Exercise details:
Every line in the records below with the string "linecap" is to be copied out.
[Study material Boundary: Start]
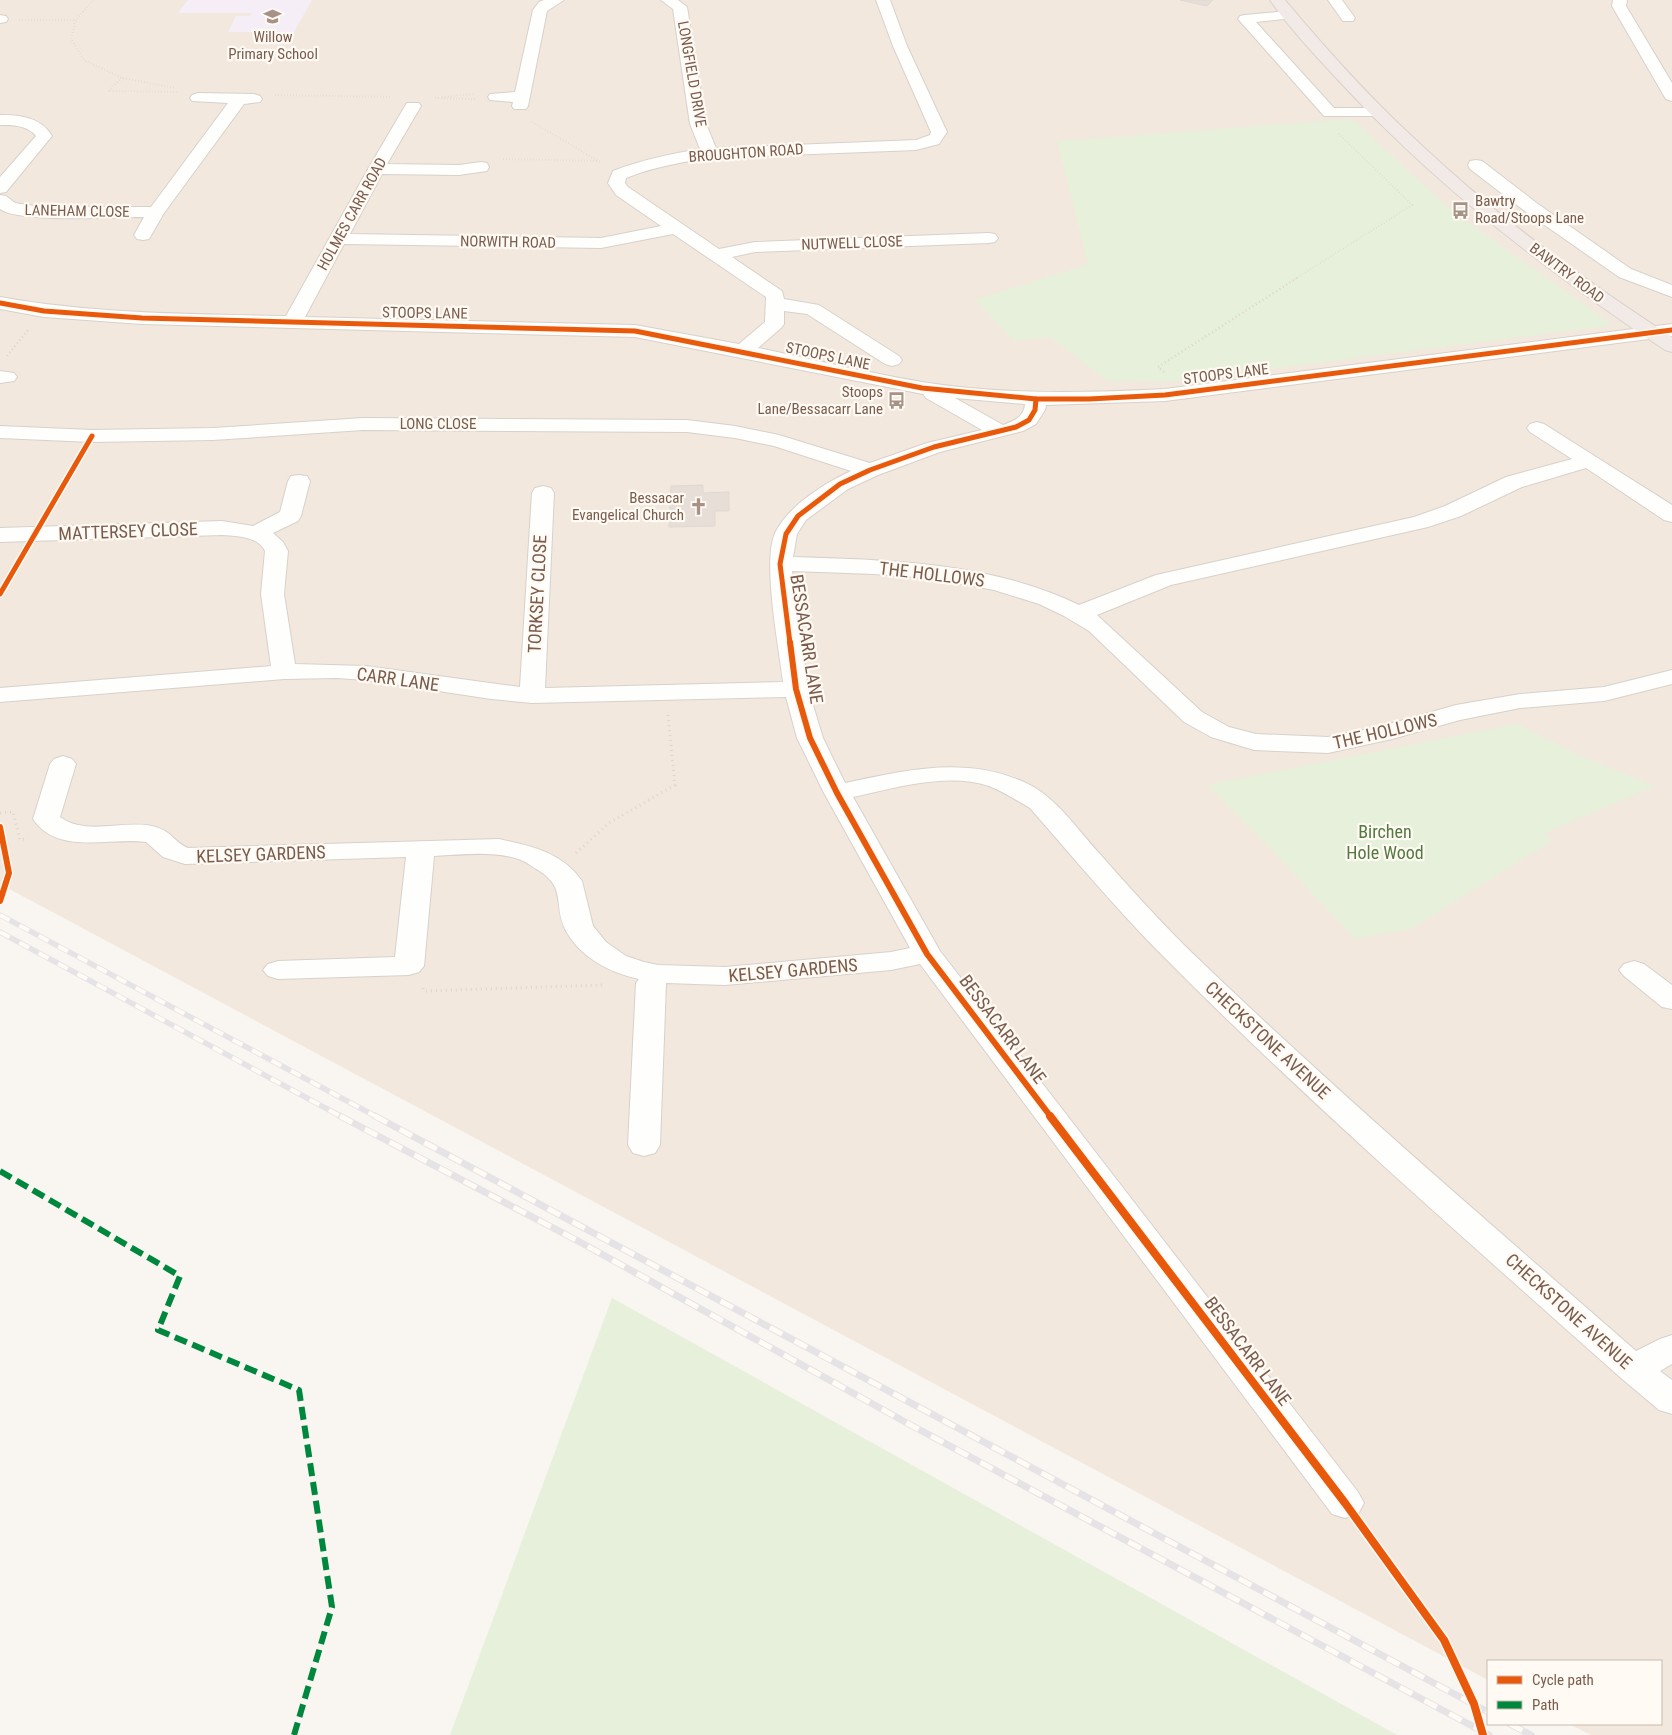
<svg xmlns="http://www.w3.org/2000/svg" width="1672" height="1735" font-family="'Roboto Condensed',sans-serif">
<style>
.residential{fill:#f2e8de}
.education{fill:#f6eef6}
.green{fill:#e7f0db}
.building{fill:#e6ded7;stroke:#e2d8d2}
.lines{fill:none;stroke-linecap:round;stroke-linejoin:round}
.minor-casing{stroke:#d7d1cb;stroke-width:2}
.highway-casing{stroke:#dad1cc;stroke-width:2}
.path-far2{stroke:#dcd5d0;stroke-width:2;stroke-dasharray:0.5 2.5;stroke-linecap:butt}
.path-far1{stroke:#dcd5d0;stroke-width:2.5;stroke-dasharray:1 3;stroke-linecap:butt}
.path{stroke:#dcd5d0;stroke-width:3;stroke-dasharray:1 4;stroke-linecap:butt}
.minor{fill:#fefefd;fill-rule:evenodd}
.highway{fill:#f2eae7;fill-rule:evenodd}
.rail-far1-casing{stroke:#e6e3e7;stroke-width:5.5}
.rail-casing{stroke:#e6e3e7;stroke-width:7}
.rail-far1{stroke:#fffaf3;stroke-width:4;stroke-dasharray:11;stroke-linecap:butt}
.rail{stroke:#fffaf3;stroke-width:5;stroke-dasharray:14;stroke-linecap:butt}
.quiet{stroke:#00873e;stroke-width:6;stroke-dasharray:13 6;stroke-linecap:butt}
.cycleway-far2-casing{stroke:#fffaf3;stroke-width:8}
.cycleway-far1-casing{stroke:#fffaf3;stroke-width:9}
.cycleway-casing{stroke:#fffaf3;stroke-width:11}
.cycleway-far2{stroke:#e8590c;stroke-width:5}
.cycleway-far1{stroke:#e8590c;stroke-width:6}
.cycleway{stroke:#e8590c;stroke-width:8}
.labels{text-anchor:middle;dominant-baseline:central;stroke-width:4.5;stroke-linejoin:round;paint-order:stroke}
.far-poi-label{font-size:15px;fill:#7a5c4d;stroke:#fffaf3;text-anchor:end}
.far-street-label{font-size:15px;fill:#7a5c4d;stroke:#fffaf3}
.street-label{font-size:18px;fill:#7a5c4d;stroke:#fffaf3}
.park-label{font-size:18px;fill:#537a41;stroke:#fffaf3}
</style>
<rect width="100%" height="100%" fill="#f9f5f0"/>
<path class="residential" d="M0,0h1672v1735h-81l-22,-11h92v-63h-173v19l-1488,-796z"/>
<path class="education" d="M188,0h124l-18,32h-66l8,-16h14l1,-3h-73z"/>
<g class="green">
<path d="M1352,119l98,90 163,116 -445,57 -60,-1 -58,-44 -36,4 -39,-41 113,-36 -31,-123z"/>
<path d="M1517,724l64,32 74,30 -110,47 7,8 -141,88 -56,10 -91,-97 -57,-57z"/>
<path d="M612,1298l785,437h-947z"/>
</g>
<g class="building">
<path d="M1180,0h33l-6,6z"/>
<path d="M703,485v8l26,-1v19h-14v15l-46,1 2,-41z"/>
</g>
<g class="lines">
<defs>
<g id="minor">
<path d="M544,0h20l-17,11 -19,95 -2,3h-12l-2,-3 1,-4 -23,-2 -2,-3 2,-3 25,-2 18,-82 6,-8z"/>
<path d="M661,0h17l9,7 19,117 10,24 200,-8 14,-5 1,-3 -38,-86 -17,-46h14l17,46 40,86 -8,12 -23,6 -206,8c-29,4 -57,9 -84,20l-1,5 3,4 91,62 36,-7 234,-9 6,1 3,4 -3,4 -6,1 -234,9 -23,5 50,34 2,8 35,6 80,51 3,4 -3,4 -7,2 -7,-2 -78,-50 -23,-3v13l-3,4 -23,20c54,11 109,25 164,34 81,13 162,11 243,7l507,-65v12l-507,65 -119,4 -1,5 -9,14 -13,7 -83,21 -62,23 -30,14 -42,31 -9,14 -4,23c96,3 198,5 286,48l77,-30 258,-58 31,-11 61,-29 66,-18 -42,-27 -3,-4 3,-4 7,-2 7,2 128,81v17l-8,-2 -78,-52 -64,19 -61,29 -33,11 -257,58 -74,30 105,97 27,15 27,7 72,3 51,-10 77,-22 64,-11 84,-7 68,-17v14l-68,17 -84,7 -60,12 -68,19 -64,14 -74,-3 -43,-13 -27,-15 -95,-91 -25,-15 -25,-12 -45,-14 -57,-11 -63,-5 -82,-3 16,118 15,49 22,45c61,-13 122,-28 181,0 30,14 51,46 73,70 28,32 57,64 87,94 145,140 298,271 450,404l24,-12 12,-4v29l-12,7 12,9v34l-13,-4 -38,-32c-157,-140 -317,-279 -465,-429 -44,-45 -85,-94 -126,-141 -14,-8 -26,-16 -41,-22 -42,-14 -94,2 -136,11l87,154 418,541 6,11 -6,11 -13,4 -13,-4 -412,-550 -29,6 -166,15 -59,-2 -6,162 -5,8 -11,3 -11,-3 -5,-8 8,-162 3,-4c-29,-6 -60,-22 -74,-50 -12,-25 2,-41 -27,-59 -6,-3 -11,-8 -17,-10 -27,-10 -59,-5 -87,-4l-10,110 -5,6 -10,3 -131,4 -10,-3 -5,-6 5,-6 10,-3 117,-4 11,-100 -221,7 -22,-7 -17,-15c-36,-5 -88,14 -113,-23l17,-55 4,-5 9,-3 9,3 4,5 -16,53c26,19 62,3 92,9 21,5 20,15 36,22l311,-9c32,7 63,13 83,42l11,45 13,16 20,14 18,6 14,3 67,2 166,-15 19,-4 -86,-155 -27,-55 -11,-41 -254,6 -41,-4 -125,-19 -29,-2 -53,1 -284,23v-14l271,-22 -10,-72 4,-43c-7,-15 -29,-15 -43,-16l-222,7v-14l222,-7 31,5 27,-14 8,-31 3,-5 8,-1 8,1 3,5 -9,35 -3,5 -25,12 10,9 5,9 -4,43 11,70 71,2 154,21 12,-194 3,-5 8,-2 8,2 3,5 -9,195 238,-6c-4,-35 -21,-119 -8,-149 13,-27 50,-50 76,-62l-77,-25 -39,-8 -48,-6 -324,-2 -150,10 -121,2 -92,-4v-12l92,4 121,-2 150,-10 324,2 48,6 44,9 91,28 57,-20 55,-13 -56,-32 -3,-4 -288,-57 -493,-13 -98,-7 -44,-8v-12c94,17 191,17 286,19l82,-147 37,-63 2,-3h12l2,3 -34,58 72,1 22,-3 6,1 2,4 -2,4 -28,4 -77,-1 -32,60 251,4 60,-12 -45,-31 -8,-12 5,-12c28,-11 57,-17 87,-22l-10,-25 -17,-115zM673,234l93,63 -1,25 -26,22 -104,-19 -330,-8 39,-73 257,4zM955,398l70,6c-1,13 -11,17 -22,21z"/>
<path d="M1328,0h14l13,18 -2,3h-10z"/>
<path d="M1613,0h14l-1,6 46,77v18l-6,-2 -2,-3 -52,-90z"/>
<path d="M1289,11l5,1 2,3 -2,3 -38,4 78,86h44l6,2 2,3 -2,3h-60l-86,-97 2,-3 5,-1z"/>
<path d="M0,15l6,1 2,3 -2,3 -6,1z"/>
<path d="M198,93l56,1 6,2 2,3 -2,3 -16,2 -80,109 -15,26 -6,1 -6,-1 -3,-4 10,-18c-27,0 -126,6 -144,-8v-14l6,1 9,7 26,4h110l77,-104 -36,-2 -2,-3 2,-3z"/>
<path d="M0,115c20,0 41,2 52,21l-46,56 -6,1v-16l36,-41c-9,-11 -23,-11 -36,-11z"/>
<path d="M1476,160l6,1 56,43 93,65 41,16v12l-53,-20 -93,-65 -56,-43 -2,-4 2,-4z"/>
<path d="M0,371l14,2 3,4 -3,4 -14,2z"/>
<path d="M1634,961l10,3 28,21v24l-10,-2 -38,-31 -5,-6 5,-6z"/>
</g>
<path id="highway" d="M1270,0h15c41,49 84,97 132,141 78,74 165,138 255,196v15l-7,-2c-118,-78 -230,-165 -326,-269 -24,-26 -49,-52 -69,-81z"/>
</defs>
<use href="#minor" class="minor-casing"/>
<use href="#highway" class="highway-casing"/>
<g class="path-far2">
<path d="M93,0l-17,20 -5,19 13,21 38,18 54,10"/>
<path d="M19,20h57"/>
<path d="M122,78l-14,13 71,1"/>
<path d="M275,95l116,2"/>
<path d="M442,97l33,-3"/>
<path d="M435,98l41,1"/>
<path d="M532,122l70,41"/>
<path d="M503,159l94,2"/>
<path d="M1295,279l117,-74 -74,-72"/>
</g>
<g class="path-far1">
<path d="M7,356l21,-26"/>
<path d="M1164,372l-6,-5 139,-89"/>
</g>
<g class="path">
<path d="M0,813l13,-1 7,28 8,-2"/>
<path d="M576,853l33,-30 66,-38 -7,-70"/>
<path d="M423,988l1,3 178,-6"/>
</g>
<use href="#minor" class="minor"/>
<use href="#highway" class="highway"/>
<defs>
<g id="rail-far1">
<path d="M0,915l377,202"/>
<path d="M0,932l342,185"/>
</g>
<g id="rail">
<path d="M340,1116l238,125 329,182 582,312"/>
<path d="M375,1116l1113,596"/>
<path d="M1510,1724l21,11"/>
</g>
</defs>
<use href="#rail-far1" class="rail-far1-casing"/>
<use href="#rail" class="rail-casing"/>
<use href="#rail-far1" class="rail-far1"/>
<use href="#rail" class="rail"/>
<path class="quiet" d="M0,1171l180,105 -22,54 141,60 33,217 -38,128"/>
<defs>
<g id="cycleway-far2">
<path d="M0,303l44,8 98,7 493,13 287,57 114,11h53l76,-4 507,-65"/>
<path d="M0,594l92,-158"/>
<path d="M790,643l-10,-79 6,-30 12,-18 42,-32 30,-14 64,-23 82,-20 13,-7 6,-10 1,-11"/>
</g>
<g id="cycleway-far1">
<path d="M790,642l6,47 14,49 27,55 90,161 124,163"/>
<path d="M0,827l9,46 -9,28"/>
</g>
<path id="cycleway" d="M1050,1116l295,387 99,137 30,64 9,31"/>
</defs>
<use href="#cycleway-far2" class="cycleway-far2-casing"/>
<use href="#cycleway-far1" class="cycleway-far1-casing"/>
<use href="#cycleway" class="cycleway-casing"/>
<use href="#cycleway-far2" class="cycleway-far2"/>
<use href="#cycleway-far1" class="cycleway-far1"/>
<use href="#cycleway" class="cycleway"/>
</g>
<defs>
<symbol id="school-bare" viewBox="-9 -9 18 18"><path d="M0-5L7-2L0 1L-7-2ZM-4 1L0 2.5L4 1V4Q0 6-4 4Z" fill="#a69286" stroke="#fffaf3" stroke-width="2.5" paint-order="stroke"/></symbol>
<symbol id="bus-bare" viewBox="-9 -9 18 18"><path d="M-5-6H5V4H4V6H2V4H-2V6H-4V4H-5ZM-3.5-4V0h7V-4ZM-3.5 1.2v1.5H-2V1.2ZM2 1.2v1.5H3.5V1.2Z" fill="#a69286" stroke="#fffaf3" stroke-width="2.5" paint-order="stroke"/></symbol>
<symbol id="church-bare" viewBox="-9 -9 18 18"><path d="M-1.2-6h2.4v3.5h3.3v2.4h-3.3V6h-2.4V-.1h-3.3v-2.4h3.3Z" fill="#a69286" stroke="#fffaf3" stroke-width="2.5" paint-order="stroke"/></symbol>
</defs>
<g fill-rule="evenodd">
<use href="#school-bare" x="260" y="4" width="25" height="25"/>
<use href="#bus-bare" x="1448" y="198" width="25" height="25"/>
<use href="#bus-bare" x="884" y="388" width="25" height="25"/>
<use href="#church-bare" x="686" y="494" width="25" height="25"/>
</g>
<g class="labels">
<g class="far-poi-label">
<text x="273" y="37" text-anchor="middle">Willow<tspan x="273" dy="17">Primary School</tspan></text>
<text x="1475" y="201" text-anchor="start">Bawtry<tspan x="1475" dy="17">Road/Stoops Lane</tspan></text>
<text x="883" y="392">Stoops<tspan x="883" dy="17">Lane/Bessacarr Lane</tspan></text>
<text x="684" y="498">Bessacar<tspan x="684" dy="17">Evangelical Church</tspan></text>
</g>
<g class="far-street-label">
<text transform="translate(692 74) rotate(80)">LONGFIELD DRIVE</text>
<text transform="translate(746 153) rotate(-4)">BROUGHTON ROAD</text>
<text transform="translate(77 211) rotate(1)">LANEHAM CLOSE</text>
<text transform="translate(352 214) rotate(-61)">HOLMES CARR ROAD</text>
<text transform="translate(508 242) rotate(1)">NORWITH ROAD</text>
<text transform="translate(852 243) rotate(-2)">NUTWELL CLOSE</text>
<text transform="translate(1567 273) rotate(37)">BAWTRY ROAD</text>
<text transform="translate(425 313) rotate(1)">STOOPS LANE</text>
<text transform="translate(828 356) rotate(12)">STOOPS LANE</text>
<text transform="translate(1226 374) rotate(-7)">STOOPS LANE</text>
<text x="438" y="424">LONG CLOSE</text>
</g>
<g class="street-label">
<text transform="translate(128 531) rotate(-2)">MATTERSEY CLOSE</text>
<text transform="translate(932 574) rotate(7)">THE HOLLOWS</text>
<text transform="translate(537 594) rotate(-87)">TORKSEY CLOSE</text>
<text transform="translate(807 639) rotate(81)">BESSACARR LANE</text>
<text transform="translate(398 679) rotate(8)">CARR LANE</text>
<text transform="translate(1385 731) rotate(-13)">THE HOLLOWS</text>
<text transform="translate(261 854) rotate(-2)">KELSEY GARDENS</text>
<text transform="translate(793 970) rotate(-5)">KELSEY GARDENS</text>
<text transform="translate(1003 1029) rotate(53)">BESSACARR LANE</text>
<text transform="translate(1268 1040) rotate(43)">CHECKSTONE AVENUE</text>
<text transform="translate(1569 1311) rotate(42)">CHECKSTONE AVENUE</text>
<text transform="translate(1248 1351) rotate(53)">BESSACARR LANE</text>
</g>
<g class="park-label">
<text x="1385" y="831">Birchen<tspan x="1385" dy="21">Hole Wood</tspan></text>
</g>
</g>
<rect x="1487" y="1660" width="175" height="65" fill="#fffaf3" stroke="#cabbb1"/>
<rect x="1497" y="1676" width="25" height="8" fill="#e8590c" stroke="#cabbb1"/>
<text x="1532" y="1685" font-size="15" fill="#7a5c4d">Cycle path</text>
<rect x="1497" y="1701" width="25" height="8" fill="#00873e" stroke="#cabbb1"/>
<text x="1532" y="1710" font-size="15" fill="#7a5c4d">Path</text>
</svg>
[Study material Boundary: End]
Response below:
.lines{fill:none;stroke-linecap:round;stroke-linejoin:round}
.path-far2{stroke:#dcd5d0;stroke-width:2;stroke-dasharray:0.5 2.5;stroke-linecap:butt}
.path-far1{stroke:#dcd5d0;stroke-width:2.5;stroke-dasharray:1 3;stroke-linecap:butt}
.path{stroke:#dcd5d0;stroke-width:3;stroke-dasharray:1 4;stroke-linecap:butt}
.rail-far1{stroke:#fffaf3;stroke-width:4;stroke-dasharray:11;stroke-linecap:butt}
.rail{stroke:#fffaf3;stroke-width:5;stroke-dasharray:14;stroke-linecap:butt}
.quiet{stroke:#00873e;stroke-width:6;stroke-dasharray:13 6;stroke-linecap:butt}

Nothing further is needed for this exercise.